FIG. 11 is a virtual diagram showing table storage contents.

FIG. 12 is a diagram in which the thin-sheet transport device of the present invention is applied to a document reading unit.

[Explanation of symbols]

DESCRIPTION OF SYMBOLS 1 ... stencil printing machine, 2 ... original reading part, 2b ... image sensor, 2c ... scanner motor, 3 ... plate making part, 3b ... thermal head, 3c ... platen motor, 10 ... temperature sensor, 20 ... processing means, 21 ... ROM , 22 ... RAM, 2
4 ... A / D converter, 25 ... CPU, 26 ... Platen motor timer.

Claims (4)

[Claims] 1. A thin sheet transport apparatus for transporting a thin sheet by a roller made of an elastic material, wherein a temperature sensor for detecting a temperature of the roller, and a rotation speed of the roller are set based on a detection signal of the temperature sensor. And a processing means. 2. A stencil sheet which is made by thermal printing with a thermal head is used as a thin leaf body, and the platen roller is driven and rotated while the stencil sheet is pressed against the thermal head and a platen roller made of an elastic material. A thin sheet transport device that transports the stencil sheet, comprising: a temperature sensor that detects a temperature of the platen roller; and a processing unit that sets a rotation speed of the platen roller based on a detection signal of the temperature sensor.
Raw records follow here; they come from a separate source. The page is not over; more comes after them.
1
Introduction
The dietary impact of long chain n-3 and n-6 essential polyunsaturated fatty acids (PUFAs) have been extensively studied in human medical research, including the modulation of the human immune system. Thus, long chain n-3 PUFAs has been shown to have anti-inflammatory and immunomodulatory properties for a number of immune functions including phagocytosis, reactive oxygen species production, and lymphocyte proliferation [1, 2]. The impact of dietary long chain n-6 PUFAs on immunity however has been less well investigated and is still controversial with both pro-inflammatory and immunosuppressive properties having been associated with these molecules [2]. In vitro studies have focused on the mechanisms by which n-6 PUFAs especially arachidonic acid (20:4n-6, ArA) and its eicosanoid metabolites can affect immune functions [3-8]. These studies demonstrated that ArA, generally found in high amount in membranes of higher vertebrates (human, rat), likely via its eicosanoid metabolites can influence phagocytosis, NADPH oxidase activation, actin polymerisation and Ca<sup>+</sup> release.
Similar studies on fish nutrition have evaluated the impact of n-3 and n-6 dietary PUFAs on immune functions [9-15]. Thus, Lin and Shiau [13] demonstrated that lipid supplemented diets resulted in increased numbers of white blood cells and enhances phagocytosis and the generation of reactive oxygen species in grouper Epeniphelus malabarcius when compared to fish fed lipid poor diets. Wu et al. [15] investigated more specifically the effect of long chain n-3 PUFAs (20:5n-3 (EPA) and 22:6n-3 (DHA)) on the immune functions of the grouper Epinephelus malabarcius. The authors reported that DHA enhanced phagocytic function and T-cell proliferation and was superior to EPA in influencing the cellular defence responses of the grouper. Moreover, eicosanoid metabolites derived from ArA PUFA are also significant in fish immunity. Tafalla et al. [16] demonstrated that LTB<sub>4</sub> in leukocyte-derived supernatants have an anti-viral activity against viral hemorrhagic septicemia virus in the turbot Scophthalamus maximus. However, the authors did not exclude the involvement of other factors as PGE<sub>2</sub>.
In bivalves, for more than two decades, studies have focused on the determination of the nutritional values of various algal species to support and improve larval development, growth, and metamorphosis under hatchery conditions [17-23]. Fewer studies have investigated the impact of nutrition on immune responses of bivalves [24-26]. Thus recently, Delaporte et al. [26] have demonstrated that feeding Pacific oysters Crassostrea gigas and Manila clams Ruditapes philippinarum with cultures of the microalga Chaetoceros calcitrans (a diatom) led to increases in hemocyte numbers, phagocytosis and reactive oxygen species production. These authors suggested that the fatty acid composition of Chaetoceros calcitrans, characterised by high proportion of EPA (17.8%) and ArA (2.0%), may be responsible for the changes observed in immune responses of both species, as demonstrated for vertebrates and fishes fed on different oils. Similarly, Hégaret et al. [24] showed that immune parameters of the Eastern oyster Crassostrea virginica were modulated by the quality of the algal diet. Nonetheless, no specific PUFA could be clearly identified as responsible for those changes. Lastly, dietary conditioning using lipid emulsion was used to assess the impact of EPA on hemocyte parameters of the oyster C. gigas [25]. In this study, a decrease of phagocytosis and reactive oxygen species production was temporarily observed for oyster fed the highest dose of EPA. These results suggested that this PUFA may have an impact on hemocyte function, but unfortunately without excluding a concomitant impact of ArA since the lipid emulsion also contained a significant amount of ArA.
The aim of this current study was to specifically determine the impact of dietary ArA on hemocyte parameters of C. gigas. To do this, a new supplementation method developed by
A thin-sheet body transport device characterized by the above-mentioned. 3. The processing means executes a predetermined arithmetic expression based on a detection signal of the temperature sensor at the start of transport of the thin leaf body, and obtains a roller diameter of the roller at the detected temperature. 2. The thin-sheet transfer device according to claim 1, wherein a control signal for changing the rotation speed of the roller according to the diameter is output, and the thin-sheet transfer is performed at a constant speed regardless of a temperature change. 4. A data indicating a rotation speed of the roller corresponding to the temperature is stored in a storage unit in advance, and the processing unit refers to the storage unit based on a temperature indicated by a detection signal of the temperature sensor to perform the processing. 2. The thin-sheet transfer device according to claim 1, wherein a rotation speed of the roller is obtained to control the rotation of the roller.